Blackstone Parks Conservancy

How One Thing Leads to Another

At the Blackstone Parks Conservancy (BPC), the list of unattended needs is long. It was in a searching frame of mind that the Board of the BPC recently took up two longstanding questions about the southern end of the Boulevard Park.

First: How can we link the Boulevard Park to the Blackstone Park Conservation District? Only a sliver–the head of ravine given to Providence in 1866–is visible from the Boulevard. It is a steep drop blocked by a chain link fence. One needs to proceed down Irving Avenue to see the first trail into the beautiful but relatively little known 45-acre conservation district above the Seekonk River.

Second: How can we make access to the lower tip of the Boulevard Park (and its newly refurbished garden) safer?

The safety issue grabbed our attention when Vice-president Carrie Drake described feeling like a mouse escaping a hawk as she tried to scramble south from the southernmost tip of the linear park across the paved no-man’s land to the little triangle where Butler Avenue splits without being picked off by speeding cars. Other board members described their own close calls making their way to or from this part of the Park, especially when crossing the northbound lane. Whether to the east, the west, or the south, there is no clear way to get across the street.

How did this area come to be so muddled, hence dangerous? Step by step, is the answer. Individual problems were solved without an overall plan to take pedestrians as well as drivers and cyclists into account.

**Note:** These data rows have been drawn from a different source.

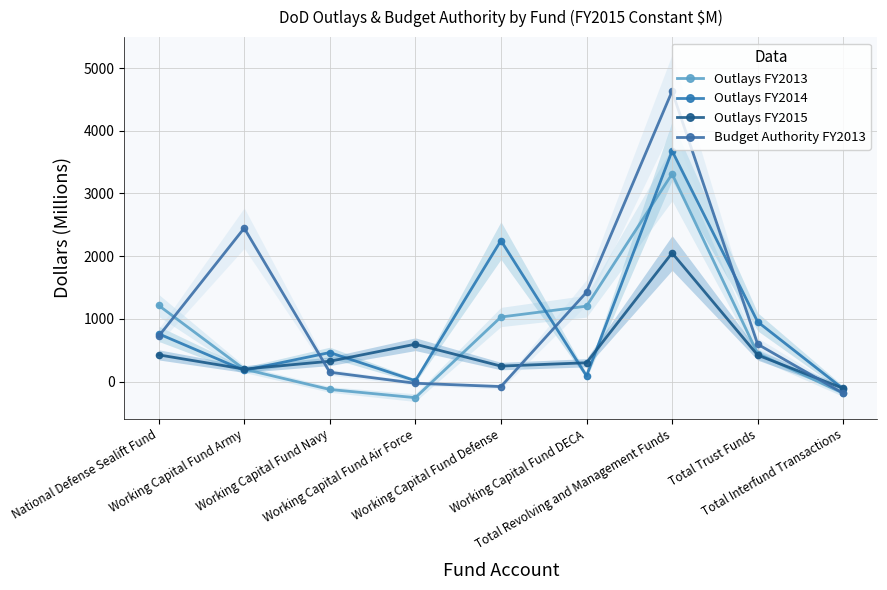

Which label corresponds to the largest value in the chart?

Total Revolving and Management Funds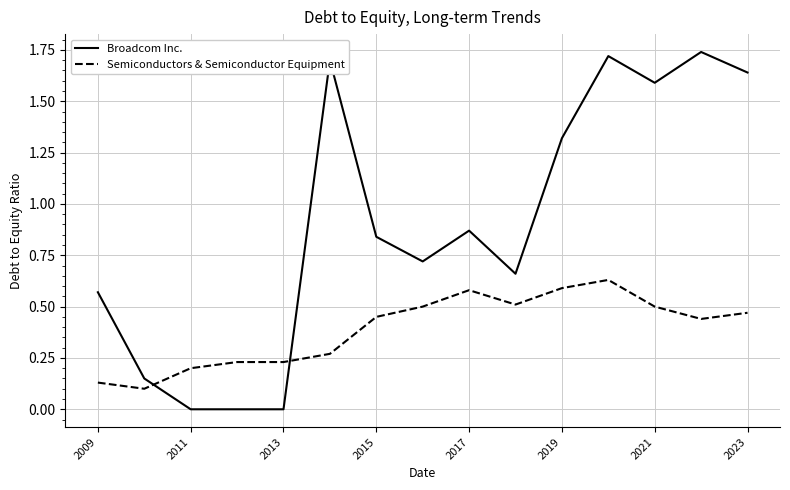

Which series has the widest spread of values?

Broadcom Inc.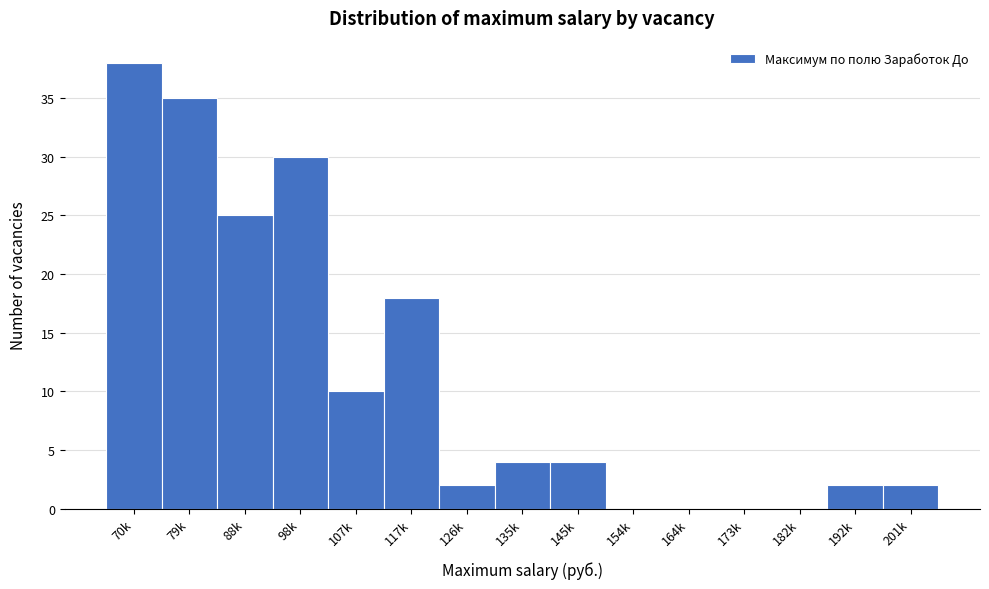

Reading right to left, what are all the values shown in this chart?

201k=2	192k=2	182k=0	173k=0	164k=0	154k=0	145k=4	135k=4	126k=2	117k=18	107k=10	98k=30	88k=25	79k=35	70k=38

If, like Carrie, you try to walk north from the little triangle toward the Boulevard Park, you’re forced to cross an oddly shaped area of concrete with no indication of where drivers are supposed to go. You may occasionally see a few parked cars there. Elton Street is to your left, but to your right is a baffling double intersection, with a larger triangle, where Irving Avenue divides to accommodate eastward and westward traffic. Here, also, Butler morphs into a two-lane road and becomes Blackstone Boulevard. But the right lane is marked off limits to cars with slashing white diagonals. The purpose of that section is unclear.

Now, pass through the southern section of the Park with its garden and looping trail beloved of thousands of walkers and runners to Irving Avenue. Here a crosswalk enables you to cross safely to the next section of the Park. From that section, two crosswalks connect to the east and west.

Here’s the rub: If you wish to walk anywhere safely from the south section, you have to cross to the north first–even if you want to head south towards Lincoln School or Temple Beth-El.

Clearly, the City’s priority here was on moving vehicular traffic. And when cyclists demanded a path, one was added. But bipeds weren’t adequately considered. Neither was stormwater drainage, which is a growing public concern.

The challenge of figuring out a sensible solution to this tangle in a way that ensures the safety and satisfaction of all concerned parties is a planner’s dream. Not to mention the opportunity to finally link the two Blackstone parks in a way that everyone can see and safely use.

These are the relatively easy tasks. Bringing them about is another matter.